At a time when Americans tuned in each evening for a mere half-hour of broadcast television news, the little-known Southern media owner wagered that there was a market for more — much more. So on June 1, 1980, Turner leveraged new satellite technology to launch the world’s first 24-hour, all-news cable network, Cable News Network (CNN).
“Barring satellite problems, we won’t be signing off until the world ends,” Turner brazenly predicted. “We’ll play the National Anthem only one time [on launch] … and when the end of the world comes, we’ll play ‘Nearer My God To Thee’ before we sign off.”
Decades later, CNN is still going strong, but its creator has signed off. Turner has died at the age of 87. He had revealed in 2018 that he suffered from Lewy body dementia. And in 2025, he was diagnosed with pneumonia, but recovered at a rehabilitation facility, according to CNN.
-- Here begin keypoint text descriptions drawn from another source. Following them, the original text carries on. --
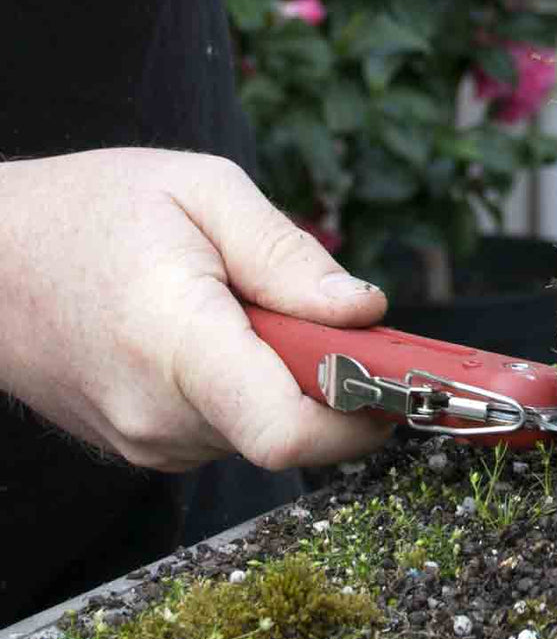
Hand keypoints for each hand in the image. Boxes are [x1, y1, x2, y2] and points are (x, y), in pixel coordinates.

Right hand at [0, 148, 394, 471]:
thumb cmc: (85, 211)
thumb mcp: (201, 191)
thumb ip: (290, 256)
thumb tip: (364, 311)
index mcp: (179, 346)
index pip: (290, 433)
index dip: (361, 417)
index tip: (390, 378)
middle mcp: (161, 414)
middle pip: (293, 429)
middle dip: (328, 379)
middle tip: (311, 313)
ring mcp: (147, 441)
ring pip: (263, 428)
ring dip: (281, 378)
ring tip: (236, 309)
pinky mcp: (143, 447)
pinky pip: (227, 427)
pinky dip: (245, 387)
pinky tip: (209, 334)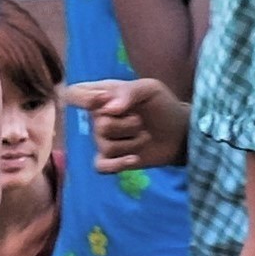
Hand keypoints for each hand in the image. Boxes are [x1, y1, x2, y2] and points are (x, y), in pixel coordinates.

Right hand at [65, 76, 186, 175]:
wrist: (180, 132)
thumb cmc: (162, 105)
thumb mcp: (150, 88)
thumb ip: (128, 91)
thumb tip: (108, 108)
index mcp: (101, 95)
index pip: (74, 94)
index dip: (84, 99)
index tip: (105, 99)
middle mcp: (97, 118)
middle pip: (98, 124)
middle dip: (126, 125)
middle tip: (141, 121)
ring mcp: (103, 141)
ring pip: (106, 146)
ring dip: (133, 142)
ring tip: (145, 136)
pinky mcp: (111, 160)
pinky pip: (101, 167)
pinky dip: (118, 164)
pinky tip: (135, 159)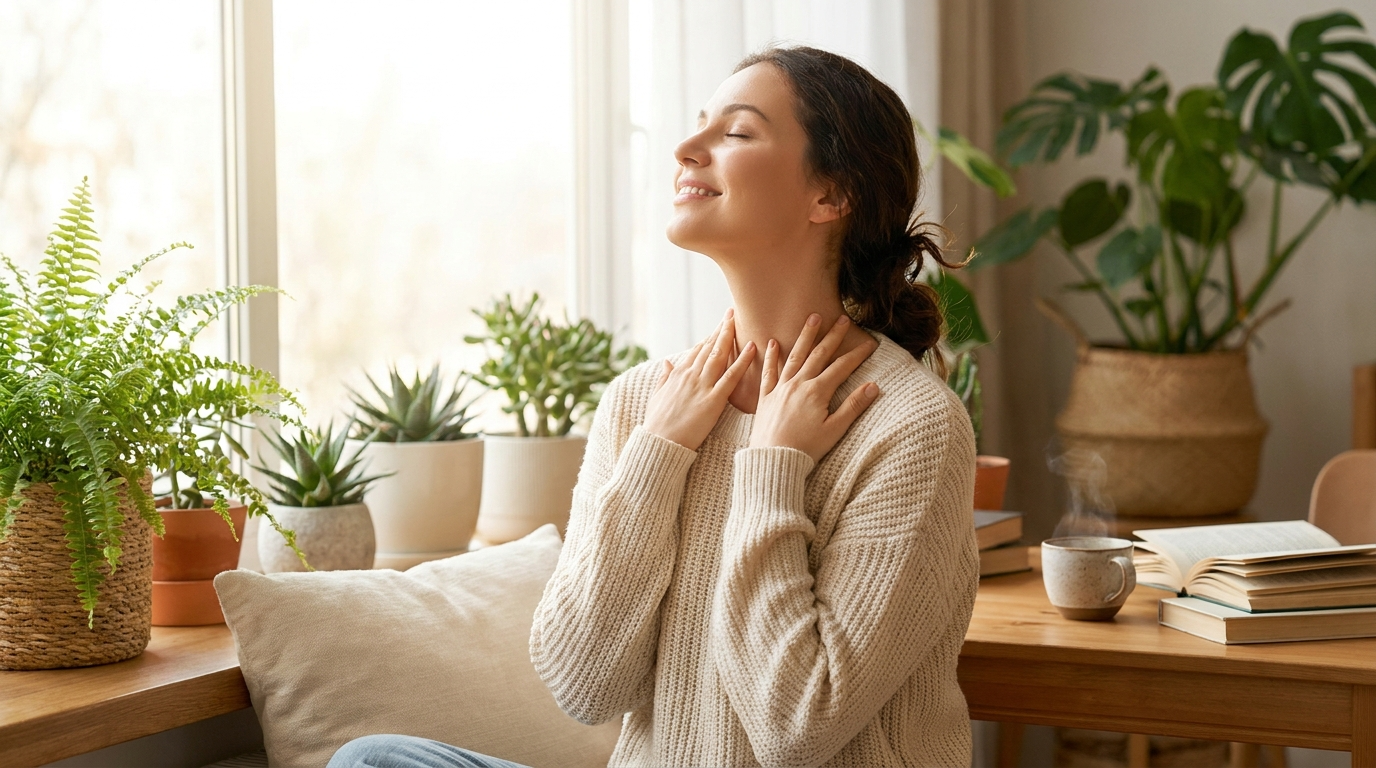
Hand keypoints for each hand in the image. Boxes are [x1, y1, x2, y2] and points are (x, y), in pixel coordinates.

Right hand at [643, 309, 756, 451]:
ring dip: (730, 336)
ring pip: (719, 355)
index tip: (719, 326)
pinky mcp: (713, 400)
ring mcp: (702, 386)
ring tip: (739, 321)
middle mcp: (690, 375)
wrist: (660, 442)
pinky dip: (742, 361)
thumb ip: (665, 377)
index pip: (697, 351)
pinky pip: (731, 377)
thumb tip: (666, 362)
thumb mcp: (658, 396)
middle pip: (709, 347)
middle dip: (721, 329)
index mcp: (678, 375)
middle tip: (731, 313)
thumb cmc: (658, 423)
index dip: (709, 338)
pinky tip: (752, 348)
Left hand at [748, 313, 879, 463]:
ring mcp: (780, 389)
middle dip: (832, 336)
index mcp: (817, 392)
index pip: (842, 367)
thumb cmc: (805, 449)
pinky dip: (770, 356)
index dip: (857, 354)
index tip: (870, 343)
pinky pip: (768, 372)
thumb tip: (873, 387)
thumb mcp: (834, 430)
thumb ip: (853, 406)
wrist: (773, 460)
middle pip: (819, 355)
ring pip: (794, 356)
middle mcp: (798, 384)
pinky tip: (772, 342)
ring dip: (805, 336)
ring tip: (812, 318)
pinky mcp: (766, 398)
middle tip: (842, 318)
Media magnate, swashbuckling risk-taker, visionary, environmentalist, baseball team owner, billionaire philanthropist: Turner was all that and more. And he never let you forget it.
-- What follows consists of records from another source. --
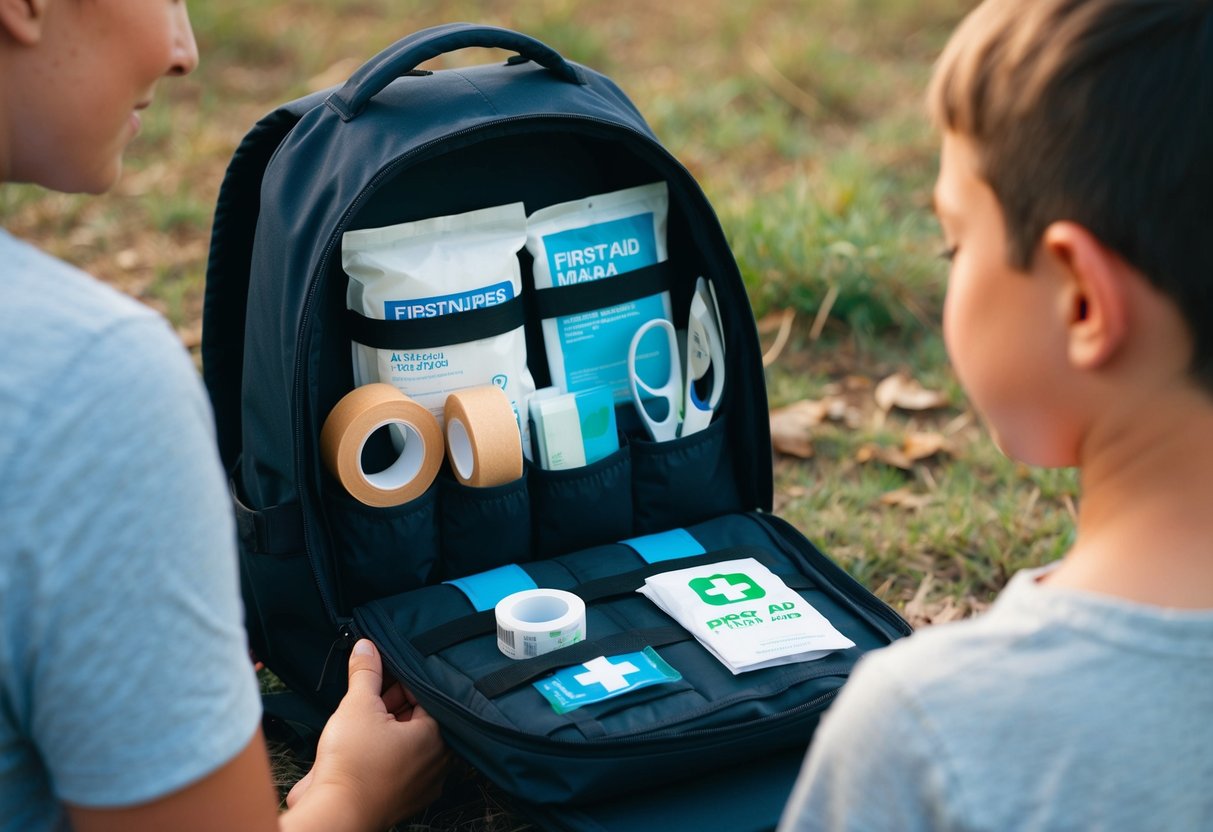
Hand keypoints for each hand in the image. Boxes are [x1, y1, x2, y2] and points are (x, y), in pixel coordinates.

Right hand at [285, 639, 450, 830]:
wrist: (333, 815)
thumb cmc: (352, 763)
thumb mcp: (357, 705)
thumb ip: (365, 673)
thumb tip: (366, 646)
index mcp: (437, 737)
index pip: (427, 696)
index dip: (401, 682)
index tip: (382, 675)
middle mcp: (436, 763)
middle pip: (419, 720)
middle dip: (394, 704)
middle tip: (369, 697)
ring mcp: (421, 786)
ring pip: (408, 745)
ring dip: (387, 729)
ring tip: (361, 721)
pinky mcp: (402, 801)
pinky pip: (397, 767)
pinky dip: (382, 754)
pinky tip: (361, 746)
“If I only had a little humility, I would be perfect,” Turner once proclaimed. Indeed, his eyebrow-raising statements — observers of Ash Wednesday were “Jesus freaks,” 9/11 terrorists were “brave at the very least” — earned him the nickname "The Mouth of the South.” But Turner will be remembered for more than his faux pas.
He was “a genius,” former CNN president Tom Johnson once told The Hollywood Reporter. “He was exceptionally important in the media landscape. We shall not look upon Ted Turner’s kind again.”
Robert Edward Turner III was born on November 19, 1938, in Cincinnati to Florence (née Rooney) and Robert Edward Turner II, owner of a successful billboard company. The family moved to Savannah, Georgia, when he was nine. Always rambunctious, he was sent to boarding school and then a military academy to learn discipline. It didn’t take. He would be expelled from Brown University for having a female student in his dorm room. He never got his degree, although Brown later awarded him an honorary B.A.
After a stint in the Coast Guard Reserve, he went to work for his father’s company, Turner Advertising. But when his father, an abusive alcoholic who suffered severe mood swings, died by suicide in 1963, Turner was forced to take over the company at the age of 24.